Accelerating portable HPC Applications with ISO Fortran
===

# Lab 1: DAXPY

In this tutorial we will familiarize ourselves with the Fortran DO CONCURRENT feature by implementing Double-precision AX Plus Y (DAXPY): $A \cdot X + Y$, one of the main functions in the standard Basic Linear Algebra Subroutines (BLAS) library.

The operation is a combination of scalar multiplication and vector adition. It takes two vectors of 64-bit floats, `x` and `y` and a scalar value `a`.
It multiplies each element `x(i)` by `a` and adds the result to `y(i)`.

A working implementation is provided in [daxpy.f90].
Please take 2-3 minutes to skim through it.

## Validating solutions

For all the exercises, we assume that initially the values are `x(i) = 1` and `y(i) = i`.
The `check` function then verifies the effect of applying `daxpy` to these two vectors.

We will run this check always once

## Sequential implementation

The "core" of the sequential implementation provided in [daxpy.f90] is split into two parts:


```c++
! Intialize vectors `x` and `y`: raw loop sequential version
    do i = 1, n
    x2(i) = 1
    y2(i)  = i
    enddo
! daxpy
  subroutine daxpy_do(x,y,n,a)
   real(kind=8),dimension(:) :: x, y
   real(kind=8) :: a
   integer :: n, i
   do i = 1, n
    y(i) = a*x(i)+y(i)
  enddo
 end subroutine
```

We initialize the vectors to the `x(i) = 1` and `y(i) = i` expressions covered above for testing purposes.

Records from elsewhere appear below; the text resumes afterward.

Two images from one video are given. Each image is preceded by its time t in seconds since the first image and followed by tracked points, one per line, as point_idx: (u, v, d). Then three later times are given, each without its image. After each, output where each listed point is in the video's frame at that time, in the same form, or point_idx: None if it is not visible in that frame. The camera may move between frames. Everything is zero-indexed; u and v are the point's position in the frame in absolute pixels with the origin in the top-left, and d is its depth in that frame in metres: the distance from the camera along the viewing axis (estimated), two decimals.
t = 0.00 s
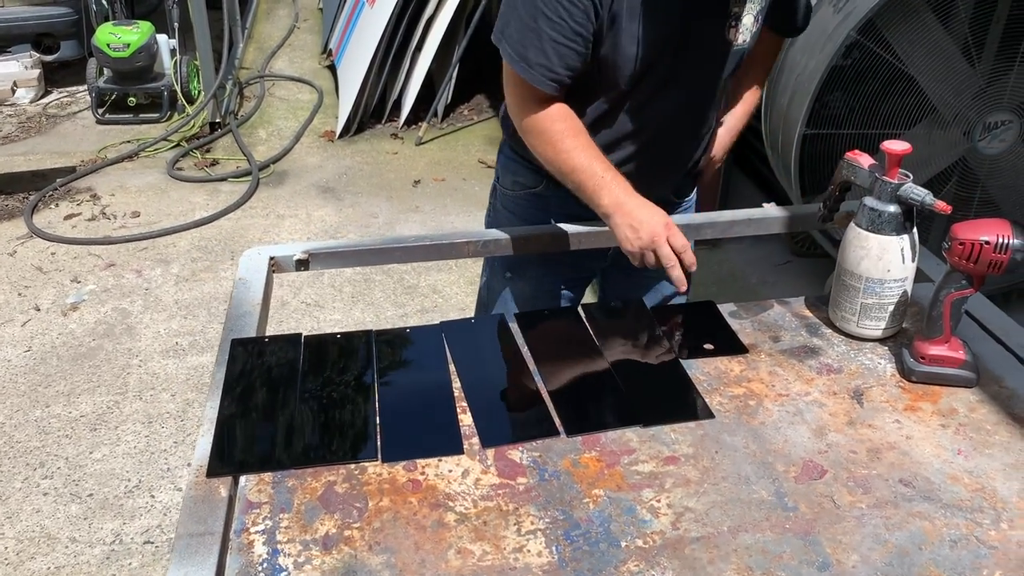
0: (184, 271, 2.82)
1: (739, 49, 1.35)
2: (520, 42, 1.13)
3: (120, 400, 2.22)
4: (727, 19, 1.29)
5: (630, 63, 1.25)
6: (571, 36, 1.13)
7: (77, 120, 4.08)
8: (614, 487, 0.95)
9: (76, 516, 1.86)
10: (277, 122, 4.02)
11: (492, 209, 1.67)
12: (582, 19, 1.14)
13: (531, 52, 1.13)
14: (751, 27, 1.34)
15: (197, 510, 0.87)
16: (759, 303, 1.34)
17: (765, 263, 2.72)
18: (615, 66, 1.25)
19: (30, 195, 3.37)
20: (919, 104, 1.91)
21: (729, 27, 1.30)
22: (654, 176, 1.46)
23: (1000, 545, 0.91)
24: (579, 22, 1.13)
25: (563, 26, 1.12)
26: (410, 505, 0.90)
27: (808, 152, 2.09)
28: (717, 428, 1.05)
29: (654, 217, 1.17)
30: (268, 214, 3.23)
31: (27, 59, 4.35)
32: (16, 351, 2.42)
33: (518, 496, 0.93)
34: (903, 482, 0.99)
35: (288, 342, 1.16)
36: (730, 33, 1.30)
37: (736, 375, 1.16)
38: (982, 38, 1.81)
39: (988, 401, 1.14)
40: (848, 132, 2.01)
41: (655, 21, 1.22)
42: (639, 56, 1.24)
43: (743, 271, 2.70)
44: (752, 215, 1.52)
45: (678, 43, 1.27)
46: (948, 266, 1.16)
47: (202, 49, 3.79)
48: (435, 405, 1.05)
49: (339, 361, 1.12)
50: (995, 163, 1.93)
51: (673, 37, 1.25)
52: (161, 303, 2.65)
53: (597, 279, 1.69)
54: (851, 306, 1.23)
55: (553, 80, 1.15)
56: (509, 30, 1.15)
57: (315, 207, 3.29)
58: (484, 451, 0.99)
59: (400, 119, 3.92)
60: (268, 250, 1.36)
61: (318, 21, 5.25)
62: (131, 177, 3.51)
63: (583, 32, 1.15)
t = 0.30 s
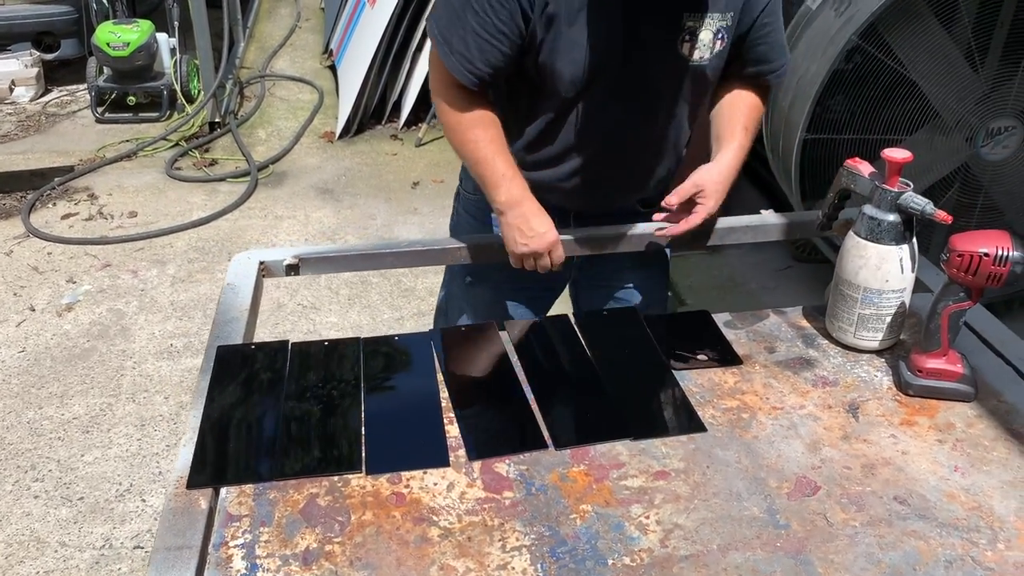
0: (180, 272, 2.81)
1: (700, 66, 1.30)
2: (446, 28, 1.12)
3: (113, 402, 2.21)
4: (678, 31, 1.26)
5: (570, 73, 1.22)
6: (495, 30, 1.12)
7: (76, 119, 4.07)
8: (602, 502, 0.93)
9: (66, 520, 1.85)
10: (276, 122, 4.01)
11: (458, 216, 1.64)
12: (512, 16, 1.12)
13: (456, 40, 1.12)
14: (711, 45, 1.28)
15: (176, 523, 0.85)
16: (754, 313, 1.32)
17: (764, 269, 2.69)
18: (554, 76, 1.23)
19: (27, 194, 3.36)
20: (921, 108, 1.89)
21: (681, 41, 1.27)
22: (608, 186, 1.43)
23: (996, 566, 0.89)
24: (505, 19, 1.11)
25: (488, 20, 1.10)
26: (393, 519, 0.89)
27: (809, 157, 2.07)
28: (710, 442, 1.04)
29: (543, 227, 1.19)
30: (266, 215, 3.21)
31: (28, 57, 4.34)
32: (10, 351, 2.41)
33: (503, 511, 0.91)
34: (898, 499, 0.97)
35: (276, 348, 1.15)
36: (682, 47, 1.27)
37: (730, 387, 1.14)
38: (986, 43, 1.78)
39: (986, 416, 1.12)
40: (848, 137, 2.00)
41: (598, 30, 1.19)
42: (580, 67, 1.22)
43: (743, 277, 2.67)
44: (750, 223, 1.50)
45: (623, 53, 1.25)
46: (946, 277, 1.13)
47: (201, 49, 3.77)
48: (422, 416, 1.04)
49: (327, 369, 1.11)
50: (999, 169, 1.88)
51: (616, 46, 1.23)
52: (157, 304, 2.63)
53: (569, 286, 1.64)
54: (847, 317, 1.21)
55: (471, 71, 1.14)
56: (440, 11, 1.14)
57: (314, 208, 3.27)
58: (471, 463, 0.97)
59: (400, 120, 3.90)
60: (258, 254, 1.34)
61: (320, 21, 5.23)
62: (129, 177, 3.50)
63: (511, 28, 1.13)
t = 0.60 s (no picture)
0: (190, 273, 2.80)
1: (610, 105, 1.24)
2: (347, 77, 1.13)
3: (120, 404, 2.20)
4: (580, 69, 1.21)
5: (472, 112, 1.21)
6: (397, 78, 1.12)
7: (91, 118, 4.09)
8: (605, 525, 0.91)
9: (69, 523, 1.84)
10: (290, 122, 4.01)
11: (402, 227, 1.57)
12: (411, 63, 1.12)
13: (358, 89, 1.13)
14: (622, 86, 1.22)
15: (168, 539, 0.83)
16: (767, 327, 1.29)
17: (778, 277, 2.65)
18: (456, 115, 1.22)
19: (41, 193, 3.37)
20: (941, 116, 1.84)
21: (584, 80, 1.21)
22: (535, 216, 1.41)
23: None
24: (402, 65, 1.11)
25: (387, 69, 1.11)
26: (391, 539, 0.87)
27: (826, 165, 2.04)
28: (719, 463, 1.01)
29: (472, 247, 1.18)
30: (277, 216, 3.20)
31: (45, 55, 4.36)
32: (19, 351, 2.41)
33: (504, 533, 0.89)
34: (914, 526, 0.94)
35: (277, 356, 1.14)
36: (586, 87, 1.22)
37: (741, 405, 1.11)
38: (1009, 50, 1.72)
39: (1006, 440, 1.08)
40: (867, 144, 1.97)
41: (494, 71, 1.17)
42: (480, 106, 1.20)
43: (756, 284, 2.63)
44: (763, 232, 1.47)
45: (528, 92, 1.22)
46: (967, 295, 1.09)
47: (216, 48, 3.77)
48: (424, 429, 1.02)
49: (326, 379, 1.10)
50: None
51: (517, 85, 1.20)
52: (166, 304, 2.63)
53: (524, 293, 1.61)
54: (863, 334, 1.18)
55: (375, 118, 1.16)
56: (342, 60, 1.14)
57: (325, 210, 3.26)
58: (473, 481, 0.95)
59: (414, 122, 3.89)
60: (262, 261, 1.32)
61: (336, 21, 5.23)
62: (142, 176, 3.50)
63: (413, 74, 1.14)
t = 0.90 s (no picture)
0: (206, 272, 2.80)
1: (559, 133, 1.25)
2: (307, 153, 1.12)
3: (133, 403, 2.20)
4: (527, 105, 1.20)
5: (425, 152, 1.22)
6: (355, 143, 1.12)
7: (110, 115, 4.11)
8: (618, 545, 0.88)
9: (81, 524, 1.84)
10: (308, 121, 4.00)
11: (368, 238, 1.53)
12: (369, 125, 1.12)
13: (319, 159, 1.13)
14: (569, 114, 1.22)
15: (171, 555, 0.83)
16: (787, 339, 1.26)
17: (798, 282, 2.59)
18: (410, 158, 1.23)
19: (59, 190, 3.39)
20: (968, 120, 1.79)
21: (530, 115, 1.21)
22: (492, 232, 1.42)
23: None
24: (365, 129, 1.11)
25: (345, 136, 1.11)
26: (397, 556, 0.85)
27: (848, 170, 1.99)
28: (736, 481, 0.98)
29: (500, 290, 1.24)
30: (293, 216, 3.20)
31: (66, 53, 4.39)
32: (35, 349, 2.42)
33: (513, 552, 0.87)
34: (938, 551, 0.90)
35: (286, 364, 1.14)
36: (534, 121, 1.22)
37: (759, 421, 1.08)
38: None
39: None
40: (890, 149, 1.92)
41: (444, 118, 1.17)
42: (431, 146, 1.21)
43: (776, 289, 2.58)
44: (785, 241, 1.44)
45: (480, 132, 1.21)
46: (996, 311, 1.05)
47: (234, 47, 3.78)
48: (433, 440, 1.01)
49: (337, 391, 1.09)
50: None
51: (470, 128, 1.20)
52: (182, 304, 2.63)
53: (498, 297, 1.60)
54: (886, 349, 1.14)
55: (340, 185, 1.15)
56: (295, 137, 1.12)
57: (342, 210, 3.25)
58: (482, 497, 0.94)
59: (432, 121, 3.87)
60: (273, 265, 1.31)
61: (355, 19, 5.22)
62: (160, 174, 3.51)
63: (373, 136, 1.13)
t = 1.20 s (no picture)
0: (222, 265, 2.81)
1: (577, 156, 1.23)
2: (326, 178, 1.14)
3: (149, 396, 2.21)
4: (545, 132, 1.18)
5: (446, 173, 1.21)
6: (373, 168, 1.13)
7: (127, 108, 4.13)
8: (634, 548, 0.87)
9: (97, 517, 1.85)
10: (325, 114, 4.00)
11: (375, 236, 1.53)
12: (387, 153, 1.12)
13: (337, 183, 1.14)
14: (587, 139, 1.20)
15: (181, 553, 0.83)
16: (807, 338, 1.23)
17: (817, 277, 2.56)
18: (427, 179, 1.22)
19: (77, 182, 3.40)
20: (992, 114, 1.76)
21: (547, 140, 1.19)
22: (518, 236, 1.42)
23: None
24: (382, 157, 1.12)
25: (363, 163, 1.12)
26: (409, 557, 0.84)
27: (869, 164, 1.95)
28: (754, 483, 0.96)
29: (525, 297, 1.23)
30: (309, 209, 3.20)
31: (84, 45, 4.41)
32: (52, 341, 2.43)
33: (527, 553, 0.86)
34: (963, 557, 0.88)
35: (300, 360, 1.13)
36: (550, 146, 1.20)
37: (779, 421, 1.06)
38: None
39: None
40: (913, 143, 1.88)
41: (462, 147, 1.15)
42: (449, 169, 1.20)
43: (795, 284, 2.54)
44: (805, 237, 1.41)
45: (498, 157, 1.20)
46: None
47: (251, 39, 3.77)
48: (447, 438, 1.00)
49: (348, 389, 1.08)
50: None
51: (488, 154, 1.18)
52: (198, 296, 2.64)
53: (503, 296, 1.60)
54: (909, 349, 1.11)
55: (359, 207, 1.17)
56: (311, 161, 1.13)
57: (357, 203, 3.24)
58: (496, 497, 0.92)
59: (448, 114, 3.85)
60: (287, 259, 1.30)
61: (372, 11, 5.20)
62: (176, 167, 3.52)
63: (392, 162, 1.13)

The `daxpy` subroutine implements a loop over all vector elements, reading from both `x` and `y` and writing the solution to `y`.

[daxpy.f90]: ./daxpy.f90

## Getting started

Let's start by checking the version of some of the compilers installed in the image:


In [None]:
!nvfortran --version

---

Now let's compile and run the example, [daxpy.f90](./daxpy.f90):

In [None]:
!nvfortran -stdpar -Minfo -o daxpy daxpy.f90
!./daxpy 1000000

You will notice that a CPU-sequential version is run along the 'to-be-parallelized' version.

## Exercise 1: Parallelize the DAXPY operation

The goal of this first exercise is to parallelize the raw DAXPY loop using a DO CONCURRENT construct.

The `TODO`s indicate the parts of the template that must be completed.

A solution is provided in [daxpy1.f90](./solutions/daxpy1.f90). 

Compare the performance of the GPU parallelized version to the CPU version.



# Exercise 2: Optimizing performance with memory placement

In Exercise 1 we focused on parallelizing the DAXPY loop, however the overall code runs slower than the serial CPU version.

Profile your GPU version with Nsight-systems.

(Hint: Look at CPU<->GPU data movements, including page faults) 

Implement a strategy to minimize data movements.

A solution is provided in [daxpy2.f90](./solutions/daxpy2.f90).